* _Task data_:
= = = =
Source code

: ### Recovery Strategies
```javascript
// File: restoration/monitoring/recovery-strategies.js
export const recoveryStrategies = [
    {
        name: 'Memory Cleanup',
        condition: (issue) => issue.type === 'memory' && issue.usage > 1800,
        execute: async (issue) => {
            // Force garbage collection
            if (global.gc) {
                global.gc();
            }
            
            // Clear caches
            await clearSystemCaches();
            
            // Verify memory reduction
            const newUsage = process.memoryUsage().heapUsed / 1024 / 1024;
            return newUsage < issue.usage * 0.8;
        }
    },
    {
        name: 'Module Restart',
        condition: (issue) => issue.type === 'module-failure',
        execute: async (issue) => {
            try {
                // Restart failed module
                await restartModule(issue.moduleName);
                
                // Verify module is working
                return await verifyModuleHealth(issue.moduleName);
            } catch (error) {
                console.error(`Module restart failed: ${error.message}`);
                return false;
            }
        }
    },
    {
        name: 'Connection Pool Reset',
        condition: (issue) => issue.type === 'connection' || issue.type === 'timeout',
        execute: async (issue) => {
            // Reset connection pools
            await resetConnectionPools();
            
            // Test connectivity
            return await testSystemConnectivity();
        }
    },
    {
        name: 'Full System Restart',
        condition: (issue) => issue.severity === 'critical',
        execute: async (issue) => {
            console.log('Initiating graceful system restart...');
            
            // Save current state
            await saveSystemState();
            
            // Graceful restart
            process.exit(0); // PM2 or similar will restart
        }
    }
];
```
= = = =
* _Description of the task_:
Transcribe each record exactly as it is written above.

* _Solution for this task_:
Source code

: ### Recovery Strategies
```javascript
// File: restoration/monitoring/recovery-strategies.js
export const recoveryStrategies = [
    {
        name: 'Memory Cleanup',
        condition: (issue) => issue.type === 'memory' && issue.usage > 1800,
        execute: async (issue) => {
            // Force garbage collection
            if (global.gc) {
                global.gc();
            }
            
            // Clear caches
            await clearSystemCaches();
            
            // Verify memory reduction
            const newUsage = process.memoryUsage().heapUsed / 1024 / 1024;
            return newUsage < issue.usage * 0.8;
        }
    },
    {
        name: 'Module Restart',
        condition: (issue) => issue.type === 'module-failure',
        execute: async (issue) => {
            try {
                // Restart failed module
                await restartModule(issue.moduleName);
                
                // Verify module is working
                return await verifyModuleHealth(issue.moduleName);
            } catch (error) {
                console.error(`Module restart failed: ${error.message}`);
                return false;
            }
        }
    },
    {
        name: 'Connection Pool Reset',
        condition: (issue) => issue.type === 'connection' || issue.type === 'timeout',
        execute: async (issue) => {
            // Reset connection pools
            await resetConnectionPools();
            
            // Test connectivity
            return await testSystemConnectivity();
        }
    },
    {
        name: 'Full System Restart',
        condition: (issue) => issue.severity === 'critical',
        execute: async (issue) => {
            console.log('Initiating graceful system restart...');
            
            // Save current state
            await saveSystemState();
            
            // Graceful restart
            process.exit(0); // PM2 or similar will restart
        }
    }
];
```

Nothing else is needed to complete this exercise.